- Opening Delimiter -

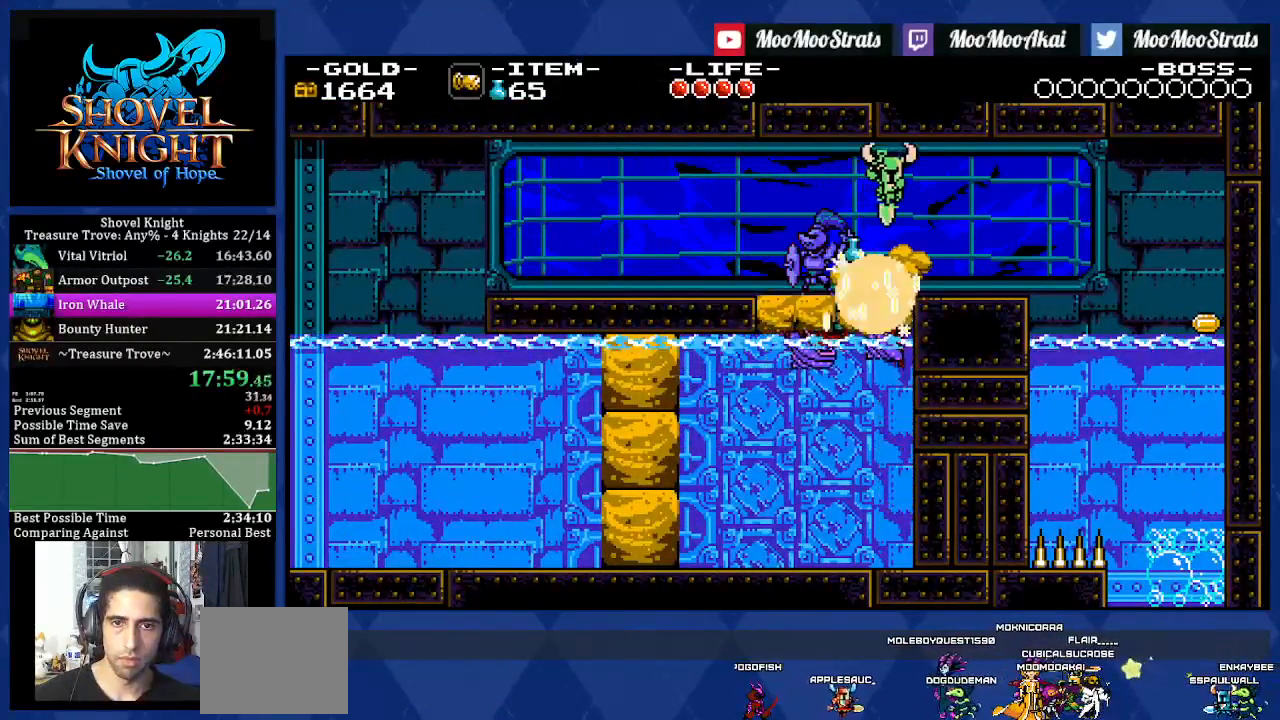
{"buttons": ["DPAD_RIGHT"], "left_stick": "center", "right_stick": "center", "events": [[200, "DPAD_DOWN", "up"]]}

- Closing Delimiter -
- Opening Delimiter -

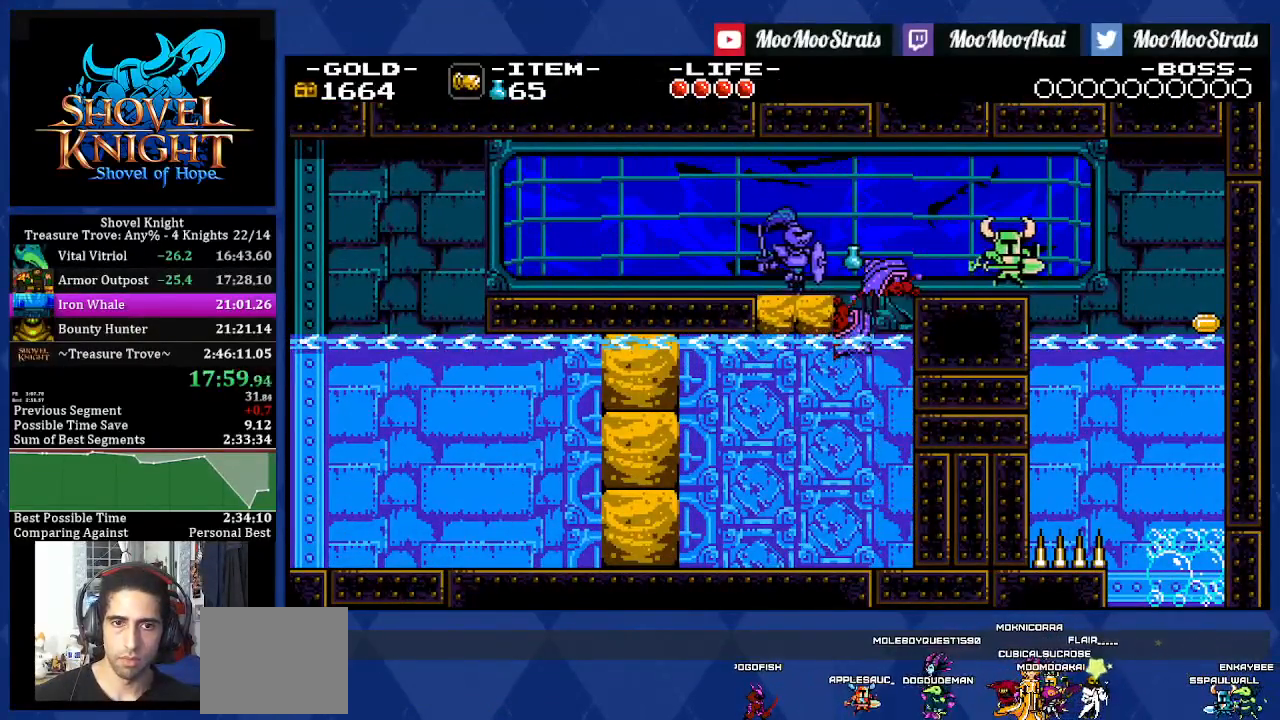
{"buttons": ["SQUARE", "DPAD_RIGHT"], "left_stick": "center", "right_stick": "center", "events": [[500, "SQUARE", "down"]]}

- Closing Delimiter -
- Opening Delimiter -

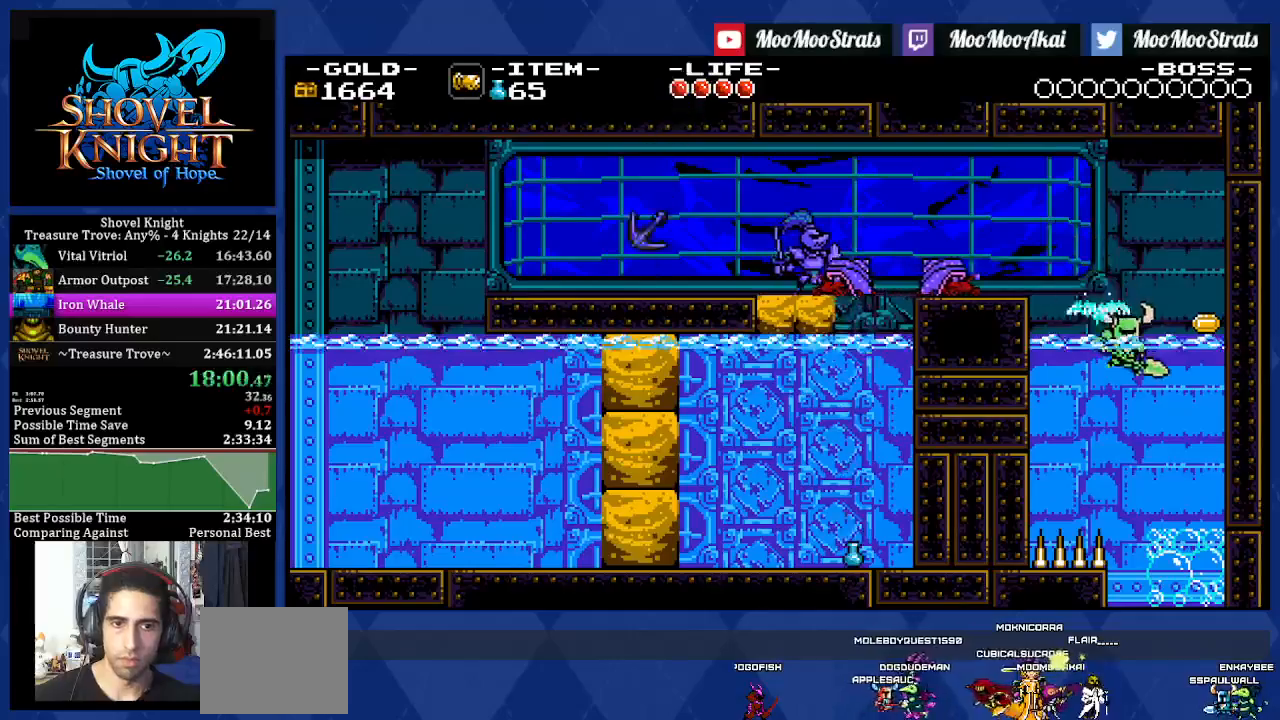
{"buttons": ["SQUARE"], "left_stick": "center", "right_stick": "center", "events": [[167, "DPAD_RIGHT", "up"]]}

- Closing Delimiter -

### EXERCISE
Whenever a line of the entries contains "SQUARE", it counts toward the total; state that total alone.

### RESULT FOR THIS EXERCISE
2